New fistula problems

My fistula was created mid-October 2005 and in mid-December we started trying to stick it, doing one & one with my permacath. It went okay for a time or two, but ever since it’s been either infiltrated, healing from an infiltration, or truly unbearably painful to have the needle in even when the machine’s not running. Needless to say, we’ve been using my catheter more often than not.

Someone suggested to me that the pain may be from tension. Xanax helped a little, but when the pain starts it’s so bad that I’m THIS close to ripping the needle out myself - I’ve had a hard time convincing the staff just how painful it is.

Two weeks ago I had an angioplasty done to widen a narrow section, and since then my baby fistula bulge has all but disappeared. Like, once the pressure from the constriction was gone, the vein just evened out to normal.

My neph wants to send me to a surgeon that does a procedure where a big vein from the back of the arm is brought around to the front and - I guess - used to make a new fistula. Anyone heard of this? Hopefully the surgeon would check me over and discuss all options. The techs say my fistula is very deep, so I just thought it may need to be revised. Or maybe it just needs more time, I don’t know. Even though I’m now leaning heavily towards switching to PD, it would be good to have my fistula working in case I do poorly on PD.

Also, has anyone had the experience of elma NOT doing the job? It was working fine for me until the last two sticks. I’d put a good coating on and it still hurt. What’s that about?

Any thoughts would be appreciated.

Karen

Don’t fear, I’ve had mine revised a few times now…keep it it till they got it right…once is all good you will be good to go for long…

Give it some time, Karen. Problems like you describe are typical and to be expected. You’re using a fistula which has not had enough time to develop yet. What they are doing is going ahead with developing it with actual use - which is what they do now as much as they can.

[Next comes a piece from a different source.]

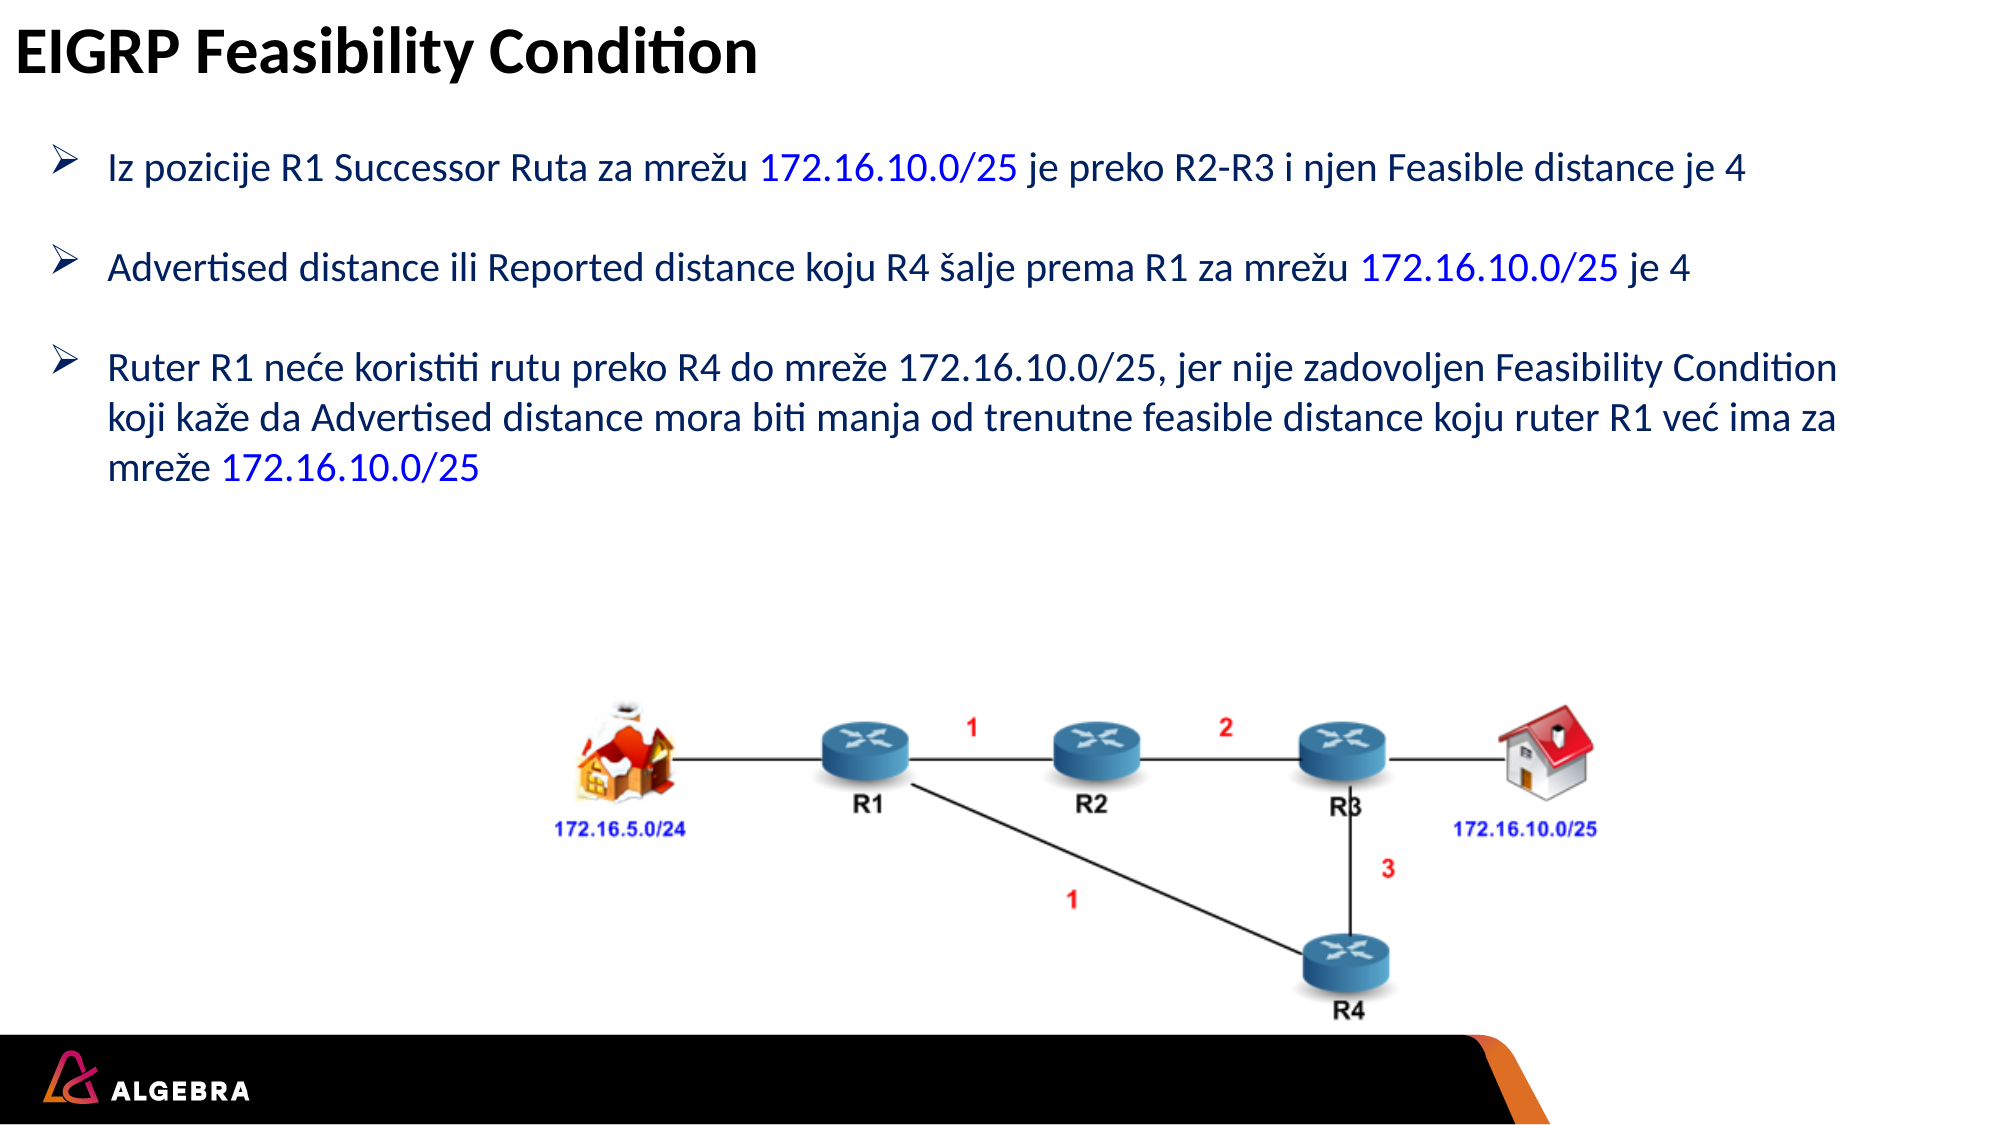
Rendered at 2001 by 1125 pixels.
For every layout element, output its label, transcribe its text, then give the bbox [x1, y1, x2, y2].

Ideally, a person should get the fistula surgery a good 6 months before dialysis is expected. Even a year is not too early. My fistula took 4 months to really develop, and at that, only because I “exercised” it regularly every day using a little hand weight (and cycling on my drop bar road racing bicycle). I started dialysis 6 months after the surgery, and even then, they still had to use what they call a “new fistula protocol”, because even a well-developed fistula is not truly well-developed until it has seen a few weeks of actual dialysis. Infiltrations are common, as are pains in the arms, tingles and numbness in the hand, etc. It all goes away eventually.

If they opened up a kink or something with the fistula/angiogram, I wouldn’t worry about whatever it did, because opening that up with the balloon doesn’t last that long anyway. It should be back the way it was within 3-6 months.

Good luck. Don’t get discouraged. The first month or two on dialysis with a new fistula are always the hardest - but it goes by fast.

Pierre

Hi y’all,

Karen wrote:

has anyone had the experience of elma NOT doing the job? It was working fine for me until the last two sticks. I’d put a good coating on and it still hurt. What’s that about?

Usually if EMLA (or Topicaine, LMX, Less-n-Pain, or any of the other topical lidocaine products) doesn’t work, it’s because they haven’t been on long enough. These products need to absorb into the skin, and the longer they are on, the deeper they can penetrate. They need to be on for a minimum of 60 minutes; 90-120 minutes is better.

Also, you need to use a thick enough coating and cover the product with plastic wrap so it doesn’t wipe off before it has a chance to absorb.

Did you change anything about the way you applied the product?